One moment, however, ere entering. Do you notice how the grey pillars on which the gates are hinged scarcely show through the branches of the two trees of pyracantha that have grown around them?
Those shrubs are considered one of the great beauties of Berrie Down House. They are all white in the early spring. They are covered with green berries during the summer, which change into great masses of bright scarlet during the pleasant autumn weather, retaining their rich colour when the frost pinches the leaves of the evergreens, and the ice is thick on the mill-pond, and the snow lying on the ground.
They have taken years and years to grow, and the Dudleys are as proud of them as they are of their quaint home, of their broad acres, of their rich pasture lands, of the Hollow (whence their place takes its name), where the blackberries still grow, as they once grew over all the fields around; where there is quite a tangled thicket of underwood and broom and brambles, in which the children hide themselves, and tear their frocks, and pass the long summer days; whence they emerge, when the blackberrying season comes, with faces and hands dyed purple with the rich, luscious juice.
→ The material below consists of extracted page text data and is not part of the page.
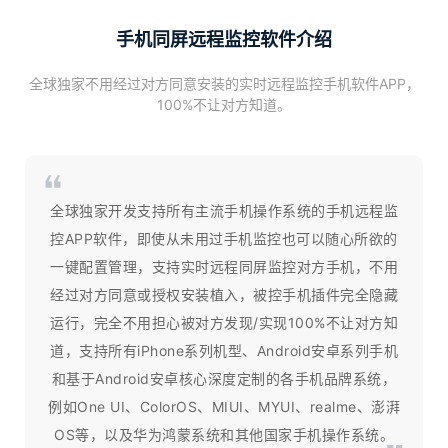
手机同屏远程监控软件介绍
全球独家不用经过对方同意安装的实时远程监控手机软件APP，
100%不让对方知道。
全球独家开发支持所有主流手机操作系统的手机远程监
控APP软件，即使从未用过手机监控也可以随心所欲的
一键配置管理，支持实时远程同屏监控对方手机，不用
经过对方同意或授权安装植入，被控手机插件完全隐藏
运行，完全不用担心被对方发现/实现100%不让对方知
道，支持所有iPhone系列机型、Android安卓系列手机
和基于Android安卓核心深度定制的各手机品牌系统，
例如One UI、ColorOS、MIUI、MYUI、realme、澎湃
OS等，以及华为鸿蒙系统和其他国家手机操作系统。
As the great men from London are wont to admire Berrie Down Hollow, so with all the strength of their souls the younger Dudleys love its every tree, and shrub, and stick, and stone.
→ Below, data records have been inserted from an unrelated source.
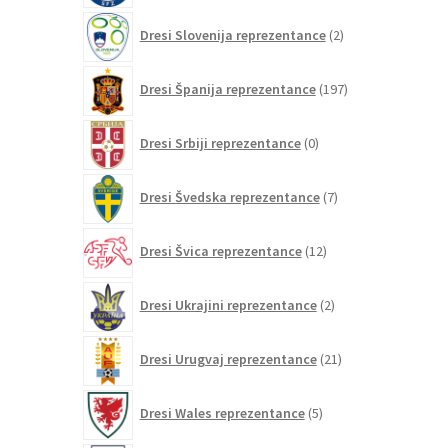
2
Dresi Slovenija reprezentance
2
izdelka
197
Dresi Španija reprezentance
197
izdelkov
0
Dresi Srbiji reprezentance
0
izdelkov
7
Dresi Švedska reprezentance
7
izdelkov
12
Dresi Švica reprezentance
12
izdelkov
2
Dresi Ukrajini reprezentance
2
izdelka
21
Dresi Urugvaj reprezentance
21
izdelkov
5
Dresi Wales reprezentance
5
izdelkov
The domestic chronicles contain no record as to whether Arthur Dudley, owner of the Hollow, had ever similarly cherished any such attachment. Of one thing, however, the reader may be certain, which is, that in his manhood he did not entertain the slightest affection for the place.
What was the old house, with its many gables—what were the fields, the trees, the tangle of brambles, the bloom of the broom, the scent of the hawthorn, the ripple of the brook to him?
Let us pass through the gates, and approach by means of a drive, hedged almost with laurestina and laurel, Arthur Dudley’s home.
The house is built of brick with curious dark stone facings, and over the doorway, carved in the same material, is the Dudley coat of arms; for before Lord Kemms, or Kemms’ Park, was so much as thought of, the Dudleys were great people in the county.
Their day had gone by, however, and their fortunes, when we make their acquaintance, are like their coat of arms—a good deal the worse for wear; for which reason, although the Hollow is a pretty place, it is not a grand one. It is a sweet home, but not a great mansion; and the front, which shows towards the road, is unpretentious in the extreme.